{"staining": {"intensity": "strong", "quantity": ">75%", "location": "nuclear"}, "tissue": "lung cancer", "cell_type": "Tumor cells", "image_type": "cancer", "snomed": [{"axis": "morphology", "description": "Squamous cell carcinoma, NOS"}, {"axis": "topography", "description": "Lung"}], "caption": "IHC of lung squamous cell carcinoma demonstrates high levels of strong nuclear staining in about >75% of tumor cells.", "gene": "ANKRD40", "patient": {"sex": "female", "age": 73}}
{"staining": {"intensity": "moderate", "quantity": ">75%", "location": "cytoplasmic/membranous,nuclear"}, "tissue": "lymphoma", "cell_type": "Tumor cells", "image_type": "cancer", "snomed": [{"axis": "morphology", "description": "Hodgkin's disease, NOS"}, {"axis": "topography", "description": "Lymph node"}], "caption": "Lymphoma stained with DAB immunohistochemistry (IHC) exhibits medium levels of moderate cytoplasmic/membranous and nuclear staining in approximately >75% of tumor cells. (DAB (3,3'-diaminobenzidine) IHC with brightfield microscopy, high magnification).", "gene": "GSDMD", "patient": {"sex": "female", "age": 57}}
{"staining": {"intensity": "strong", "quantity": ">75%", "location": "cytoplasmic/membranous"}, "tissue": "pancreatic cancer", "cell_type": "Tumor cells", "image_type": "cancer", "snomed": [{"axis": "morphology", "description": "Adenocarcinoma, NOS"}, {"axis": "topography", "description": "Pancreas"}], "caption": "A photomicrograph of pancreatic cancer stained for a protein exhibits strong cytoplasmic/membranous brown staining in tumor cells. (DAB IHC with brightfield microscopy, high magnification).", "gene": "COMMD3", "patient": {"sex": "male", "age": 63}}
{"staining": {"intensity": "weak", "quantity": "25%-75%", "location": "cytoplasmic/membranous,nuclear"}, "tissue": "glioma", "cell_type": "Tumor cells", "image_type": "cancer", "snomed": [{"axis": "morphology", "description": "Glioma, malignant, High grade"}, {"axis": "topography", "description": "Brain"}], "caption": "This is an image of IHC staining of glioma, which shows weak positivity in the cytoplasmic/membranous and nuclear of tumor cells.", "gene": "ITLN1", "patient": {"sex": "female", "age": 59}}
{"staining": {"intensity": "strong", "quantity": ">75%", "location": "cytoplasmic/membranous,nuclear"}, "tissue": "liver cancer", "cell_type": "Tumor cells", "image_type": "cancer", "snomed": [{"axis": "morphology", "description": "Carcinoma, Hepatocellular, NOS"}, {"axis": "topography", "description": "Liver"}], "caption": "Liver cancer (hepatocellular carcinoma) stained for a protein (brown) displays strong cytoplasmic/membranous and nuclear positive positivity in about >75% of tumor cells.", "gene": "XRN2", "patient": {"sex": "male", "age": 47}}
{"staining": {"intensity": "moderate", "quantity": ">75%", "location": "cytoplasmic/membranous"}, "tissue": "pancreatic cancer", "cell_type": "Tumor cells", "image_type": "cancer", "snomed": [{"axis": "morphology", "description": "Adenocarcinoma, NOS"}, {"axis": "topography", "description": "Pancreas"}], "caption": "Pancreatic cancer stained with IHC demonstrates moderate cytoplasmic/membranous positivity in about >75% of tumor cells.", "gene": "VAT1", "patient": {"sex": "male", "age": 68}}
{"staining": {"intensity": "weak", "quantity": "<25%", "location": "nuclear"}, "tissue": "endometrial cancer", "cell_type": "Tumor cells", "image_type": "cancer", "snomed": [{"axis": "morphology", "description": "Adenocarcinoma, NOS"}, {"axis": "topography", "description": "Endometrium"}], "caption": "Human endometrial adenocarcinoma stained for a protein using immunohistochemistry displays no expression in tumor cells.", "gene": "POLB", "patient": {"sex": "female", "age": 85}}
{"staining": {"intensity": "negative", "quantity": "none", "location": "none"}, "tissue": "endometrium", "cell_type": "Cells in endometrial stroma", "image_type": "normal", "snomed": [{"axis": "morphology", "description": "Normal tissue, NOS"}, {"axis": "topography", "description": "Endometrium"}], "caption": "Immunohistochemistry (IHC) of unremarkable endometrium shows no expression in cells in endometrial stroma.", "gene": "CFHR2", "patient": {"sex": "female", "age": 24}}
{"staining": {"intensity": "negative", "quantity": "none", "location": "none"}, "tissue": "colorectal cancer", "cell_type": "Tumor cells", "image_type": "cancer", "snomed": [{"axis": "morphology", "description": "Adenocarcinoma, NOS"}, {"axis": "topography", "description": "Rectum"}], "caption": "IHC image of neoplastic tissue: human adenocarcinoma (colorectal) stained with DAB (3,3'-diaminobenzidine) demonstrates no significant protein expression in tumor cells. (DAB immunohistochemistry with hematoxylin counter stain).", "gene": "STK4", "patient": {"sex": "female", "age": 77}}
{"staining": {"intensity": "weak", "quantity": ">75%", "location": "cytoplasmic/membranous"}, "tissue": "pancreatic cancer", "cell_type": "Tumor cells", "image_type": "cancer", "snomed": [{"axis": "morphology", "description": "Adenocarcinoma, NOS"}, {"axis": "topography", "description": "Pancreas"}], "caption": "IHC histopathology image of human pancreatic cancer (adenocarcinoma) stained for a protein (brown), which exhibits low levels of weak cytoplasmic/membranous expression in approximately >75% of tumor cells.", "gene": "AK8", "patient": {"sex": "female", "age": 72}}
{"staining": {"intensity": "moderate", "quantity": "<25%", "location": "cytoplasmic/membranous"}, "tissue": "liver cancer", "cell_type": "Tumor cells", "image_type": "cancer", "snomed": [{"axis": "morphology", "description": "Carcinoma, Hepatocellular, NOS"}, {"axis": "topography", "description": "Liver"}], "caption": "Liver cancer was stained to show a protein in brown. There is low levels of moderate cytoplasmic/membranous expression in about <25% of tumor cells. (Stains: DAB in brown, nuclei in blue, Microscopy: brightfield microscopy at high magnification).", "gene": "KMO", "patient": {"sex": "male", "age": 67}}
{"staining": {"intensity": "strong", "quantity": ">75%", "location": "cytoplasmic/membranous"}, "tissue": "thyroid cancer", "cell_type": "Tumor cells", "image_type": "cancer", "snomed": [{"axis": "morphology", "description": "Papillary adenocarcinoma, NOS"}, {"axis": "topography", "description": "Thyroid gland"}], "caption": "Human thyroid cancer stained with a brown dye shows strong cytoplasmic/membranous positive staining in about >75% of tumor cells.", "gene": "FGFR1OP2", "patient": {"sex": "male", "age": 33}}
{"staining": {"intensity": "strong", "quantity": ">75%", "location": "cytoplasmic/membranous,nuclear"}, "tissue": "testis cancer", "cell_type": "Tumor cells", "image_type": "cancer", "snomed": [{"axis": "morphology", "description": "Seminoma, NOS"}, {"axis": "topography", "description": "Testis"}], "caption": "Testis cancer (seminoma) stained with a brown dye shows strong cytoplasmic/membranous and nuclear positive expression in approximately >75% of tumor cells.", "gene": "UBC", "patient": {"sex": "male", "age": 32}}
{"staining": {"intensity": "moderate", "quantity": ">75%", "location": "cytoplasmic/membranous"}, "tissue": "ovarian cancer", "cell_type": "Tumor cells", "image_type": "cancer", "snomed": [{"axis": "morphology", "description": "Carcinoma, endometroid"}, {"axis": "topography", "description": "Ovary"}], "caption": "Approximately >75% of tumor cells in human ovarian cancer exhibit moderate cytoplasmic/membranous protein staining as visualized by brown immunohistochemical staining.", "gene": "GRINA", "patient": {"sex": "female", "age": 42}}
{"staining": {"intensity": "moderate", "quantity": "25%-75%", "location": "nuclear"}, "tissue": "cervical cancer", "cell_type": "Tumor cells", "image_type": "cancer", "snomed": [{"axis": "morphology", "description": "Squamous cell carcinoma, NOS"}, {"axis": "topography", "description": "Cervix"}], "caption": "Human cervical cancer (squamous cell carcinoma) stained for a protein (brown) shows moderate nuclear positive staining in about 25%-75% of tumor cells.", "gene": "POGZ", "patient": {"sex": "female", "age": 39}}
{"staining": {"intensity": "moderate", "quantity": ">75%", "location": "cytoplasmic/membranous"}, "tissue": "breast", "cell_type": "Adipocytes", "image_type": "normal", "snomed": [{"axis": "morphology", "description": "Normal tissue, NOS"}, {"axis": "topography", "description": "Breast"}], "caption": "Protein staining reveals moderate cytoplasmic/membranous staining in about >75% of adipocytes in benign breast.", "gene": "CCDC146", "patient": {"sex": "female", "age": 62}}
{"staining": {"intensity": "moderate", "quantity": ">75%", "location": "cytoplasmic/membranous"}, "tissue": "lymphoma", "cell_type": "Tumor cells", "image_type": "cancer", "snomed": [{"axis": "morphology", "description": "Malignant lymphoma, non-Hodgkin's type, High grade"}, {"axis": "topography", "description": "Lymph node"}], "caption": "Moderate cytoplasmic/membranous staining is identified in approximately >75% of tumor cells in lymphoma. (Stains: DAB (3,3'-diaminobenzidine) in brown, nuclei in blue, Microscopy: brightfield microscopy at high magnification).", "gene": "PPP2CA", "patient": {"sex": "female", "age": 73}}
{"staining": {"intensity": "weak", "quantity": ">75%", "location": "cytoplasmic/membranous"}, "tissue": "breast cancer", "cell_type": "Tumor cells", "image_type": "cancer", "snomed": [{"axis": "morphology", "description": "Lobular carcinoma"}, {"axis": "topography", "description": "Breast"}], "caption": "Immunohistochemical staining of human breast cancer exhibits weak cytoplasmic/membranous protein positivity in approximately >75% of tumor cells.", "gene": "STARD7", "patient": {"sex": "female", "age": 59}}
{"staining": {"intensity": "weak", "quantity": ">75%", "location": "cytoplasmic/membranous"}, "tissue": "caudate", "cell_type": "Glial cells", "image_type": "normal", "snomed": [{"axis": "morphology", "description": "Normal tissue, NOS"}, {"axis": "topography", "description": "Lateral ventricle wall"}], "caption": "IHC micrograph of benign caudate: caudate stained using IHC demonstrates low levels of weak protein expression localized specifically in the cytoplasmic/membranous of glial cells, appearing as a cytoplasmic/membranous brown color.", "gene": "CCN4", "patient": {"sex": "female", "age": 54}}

= = = = =

### What is needed
The required output is the entries from their opening line through the line holding "is an image", repeated exactly, with both end lines kept.

### Exercise output
{"staining": {"intensity": "strong", "quantity": ">75%", "location": "nuclear"}, "tissue": "lung cancer", "cell_type": "Tumor cells", "image_type": "cancer", "snomed": [{"axis": "morphology", "description": "Squamous cell carcinoma, NOS"}, {"axis": "topography", "description": "Lung"}], "caption": "IHC of lung squamous cell carcinoma demonstrates high levels of strong nuclear staining in about >75% of tumor cells.", "gene": "ANKRD40", "patient": {"sex": "female", "age": 73}}
{"staining": {"intensity": "moderate", "quantity": ">75%", "location": "cytoplasmic/membranous,nuclear"}, "tissue": "lymphoma", "cell_type": "Tumor cells", "image_type": "cancer", "snomed": [{"axis": "morphology", "description": "Hodgkin's disease, NOS"}, {"axis": "topography", "description": "Lymph node"}], "caption": "Lymphoma stained with DAB immunohistochemistry (IHC) exhibits medium levels of moderate cytoplasmic/membranous and nuclear staining in approximately >75% of tumor cells. (DAB (3,3'-diaminobenzidine) IHC with brightfield microscopy, high magnification).", "gene": "GSDMD", "patient": {"sex": "female", "age": 57}}
{"staining": {"intensity": "strong", "quantity": ">75%", "location": "cytoplasmic/membranous"}, "tissue": "pancreatic cancer", "cell_type": "Tumor cells", "image_type": "cancer", "snomed": [{"axis": "morphology", "description": "Adenocarcinoma, NOS"}, {"axis": "topography", "description": "Pancreas"}], "caption": "A photomicrograph of pancreatic cancer stained for a protein exhibits strong cytoplasmic/membranous brown staining in tumor cells. (DAB IHC with brightfield microscopy, high magnification).", "gene": "COMMD3", "patient": {"sex": "male", "age": 63}}
{"staining": {"intensity": "weak", "quantity": "25%-75%", "location": "cytoplasmic/membranous,nuclear"}, "tissue": "glioma", "cell_type": "Tumor cells", "image_type": "cancer", "snomed": [{"axis": "morphology", "description": "Glioma, malignant, High grade"}, {"axis": "topography", "description": "Brain"}], "caption": "This is an image of IHC staining of glioma, which shows weak positivity in the cytoplasmic/membranous and nuclear of tumor cells.", "gene": "ITLN1", "patient": {"sex": "female", "age": 59}}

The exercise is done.